BPOE-9 | The Ninth workshop on Big Data Benchmarks, Performance Optimization, and Emerging Hardware

Preliminary BPOE program is released.

Introduction

Big data has emerged as a strategic property of nations and organizations. There are driving needs to generate values from big data. However, the sheer volume of big data requires significant storage capacity, transmission bandwidth, computations, and power consumption. It is expected that systems with unprecedented scales can resolve the problems caused by varieties of big data with daunting volumes. Nevertheless, without big data benchmarks, it is very difficult for big data owners to make choice on which system is best for meeting with their specific requirements. They also face challenges on how to optimize the systems and their solutions for specific or even comprehensive workloads. Meanwhile, researchers are also working on innovative data management systems, hardware architectures, operating systems, and programming systems to improve performance in dealing with big data.

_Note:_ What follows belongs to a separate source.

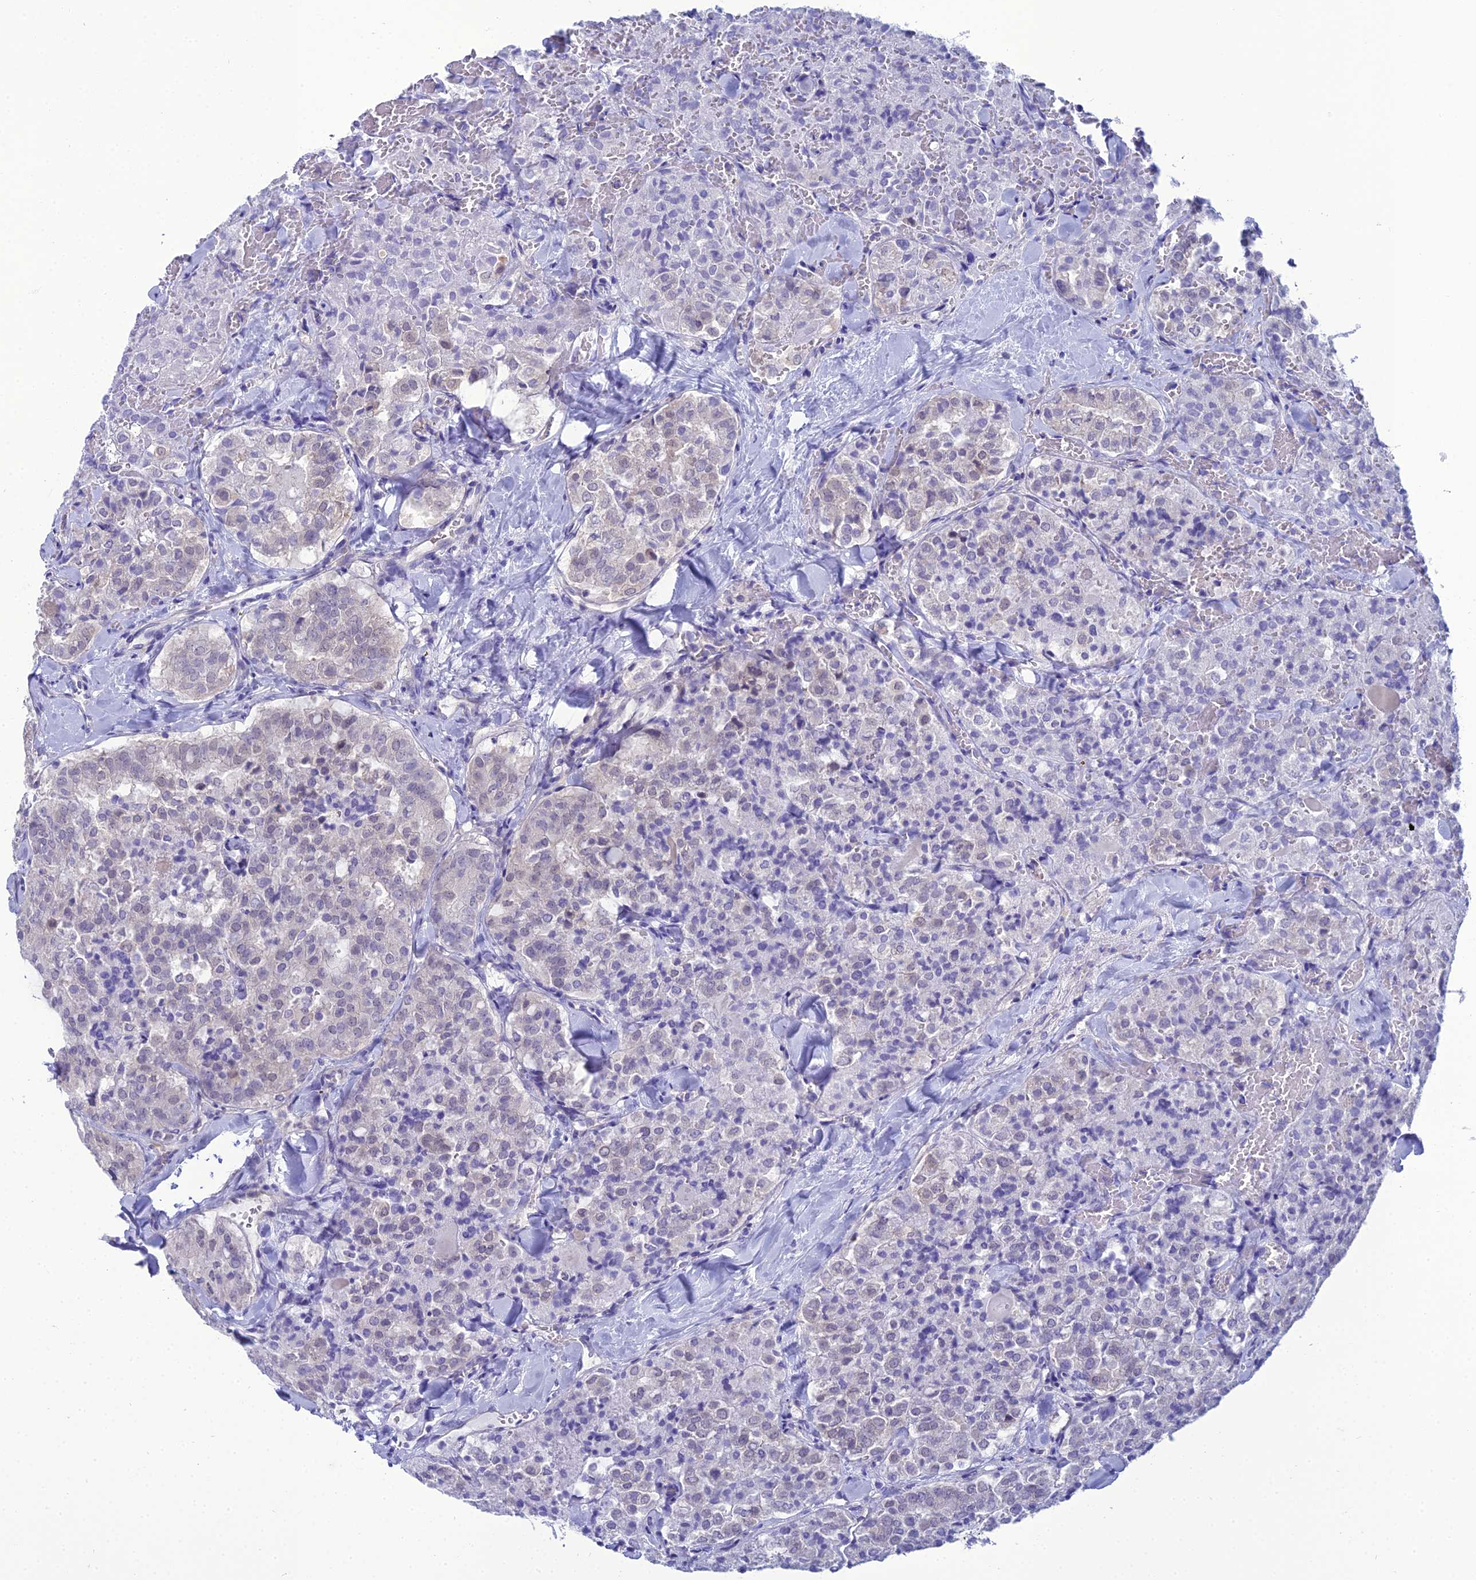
{"staining": {"intensity": "negative", "quantity": "none", "location": "none"}, "tissue": "thyroid cancer", "cell_type": "Tumor cells", "image_type": "cancer", "snomed": [{"axis": "morphology", "description": "Follicular adenoma carcinoma, NOS"}, {"axis": "topography", "description": "Thyroid gland"}], "caption": "DAB (3,3'-diaminobenzidine) immunohistochemical staining of thyroid cancer (follicular adenoma carcinoma) exhibits no significant staining in tumor cells.", "gene": "GNPNAT1", "patient": {"sex": "male", "age": 75}}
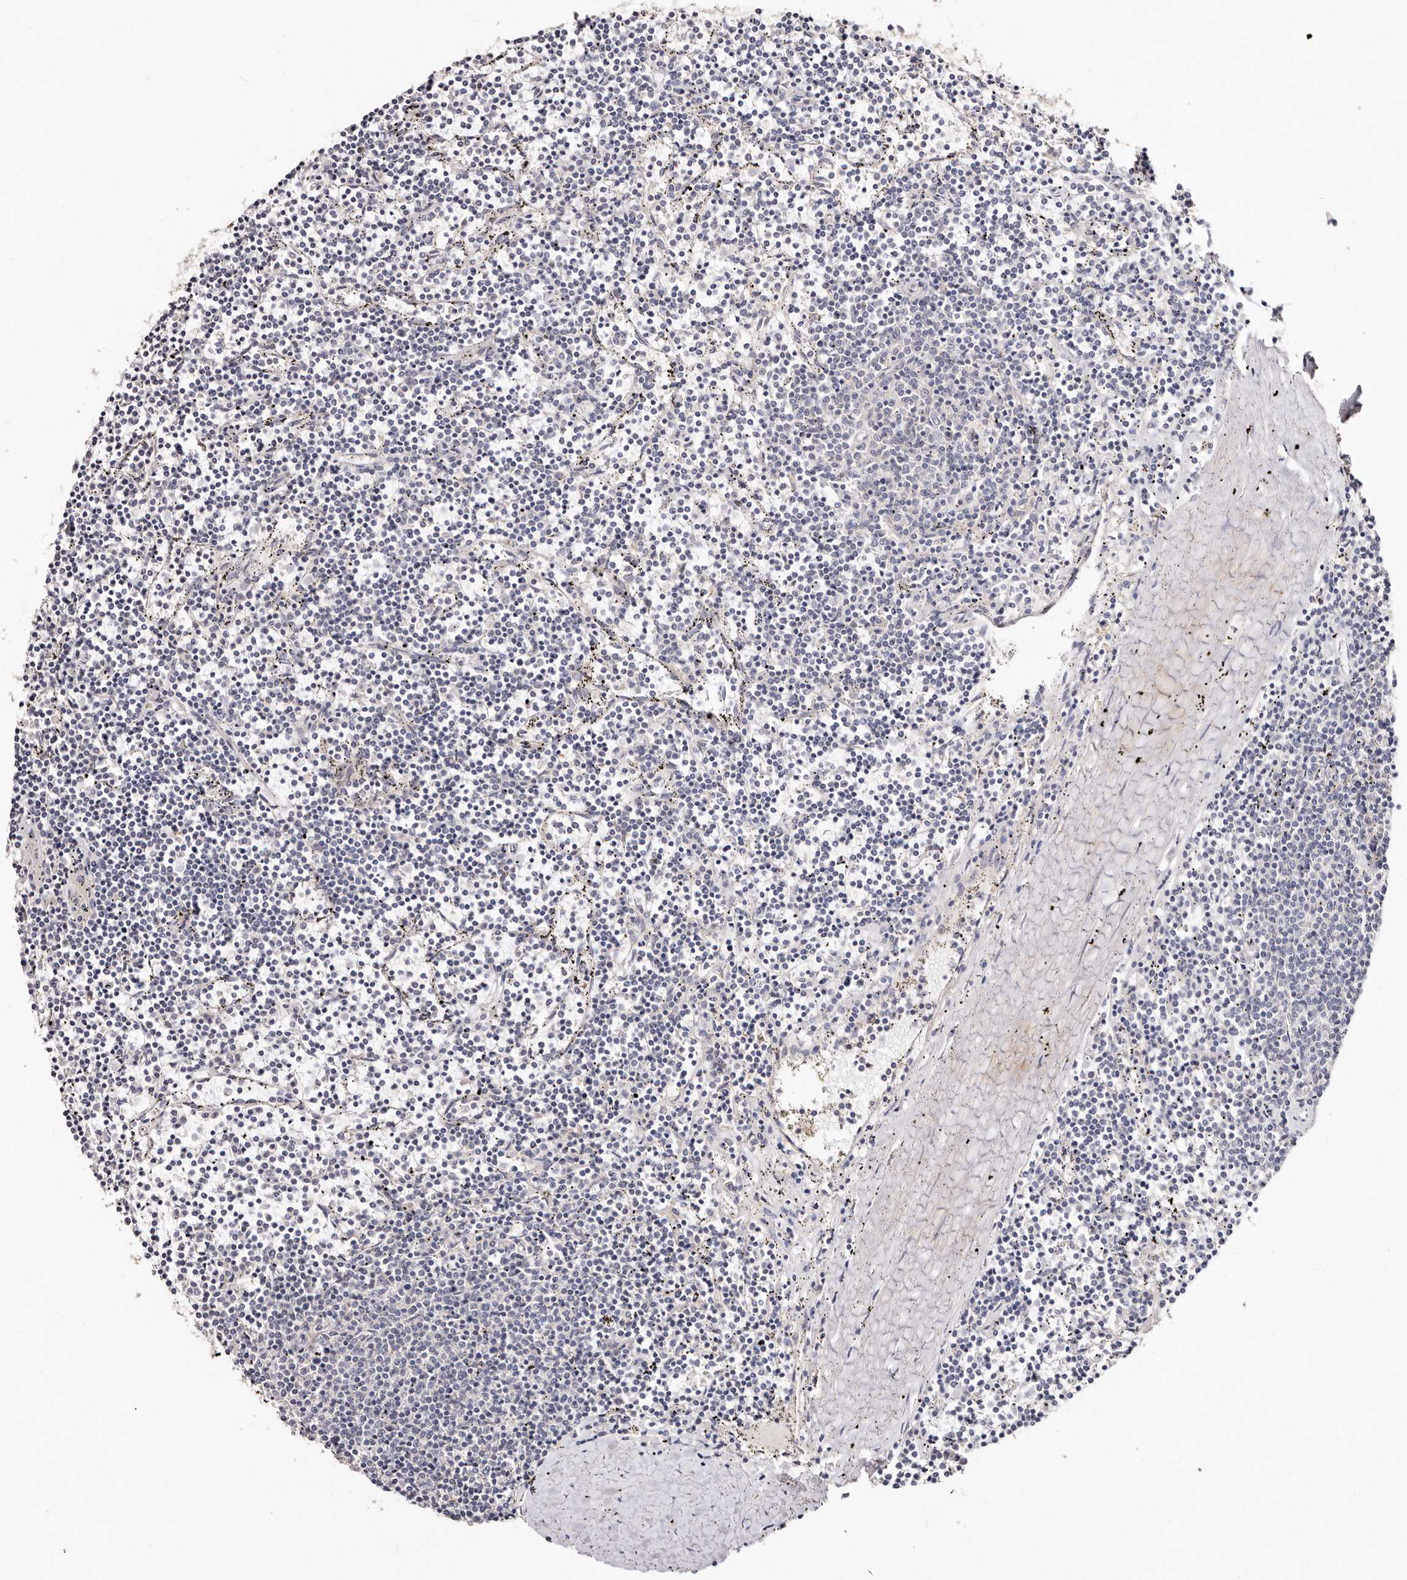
{"staining": {"intensity": "negative", "quantity": "none", "location": "none"}, "tissue": "lymphoma", "cell_type": "Tumor cells", "image_type": "cancer", "snomed": [{"axis": "morphology", "description": "Malignant lymphoma, non-Hodgkin's type, Low grade"}, {"axis": "topography", "description": "Spleen"}], "caption": "Human low-grade malignant lymphoma, non-Hodgkin's type stained for a protein using immunohistochemistry (IHC) shows no expression in tumor cells.", "gene": "VIPAS39", "patient": {"sex": "female", "age": 50}}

This workshop, the ninth its series, focuses on architecture and system support for big data systems, aiming at bringing researchers and practitioners from data management, architecture, and systems research communities together to discuss the research issues at the intersection of these areas.

Call for Papers

Topics

The workshop seeks papers that address hot topic issues in benchmarking, designing and optimizing big data systems. Specific topics of interest include but are not limited to:

Low latency big data computing
Big scientific data
Big data workload characterization and benchmarking
Performance analysis of big data systems
Workload-optimized big data systems
Innovative prototypes of big data infrastructures
Emerging hardware technologies in big data systems
Operating systems support for big data systems
Interactions among architecture, systems and data management
Hardware and software co-design for big data
Practice report of evaluating and optimizing large-scale big data systems

Papers should present original research. As big data spans many disciplines, papers should provide sufficient background material to make them accessible to the broader community.

Download CFP

Paper Submissions

Papers must be submitted in PDF, and be no more than 8 pages in standard two-column SIGPLAN conference format including figures and tables but not including references. Shorter submissions are encouraged. The submissions will be judged based on the merit of the ideas rather than the length. Submissions must be made through the on-line submission site.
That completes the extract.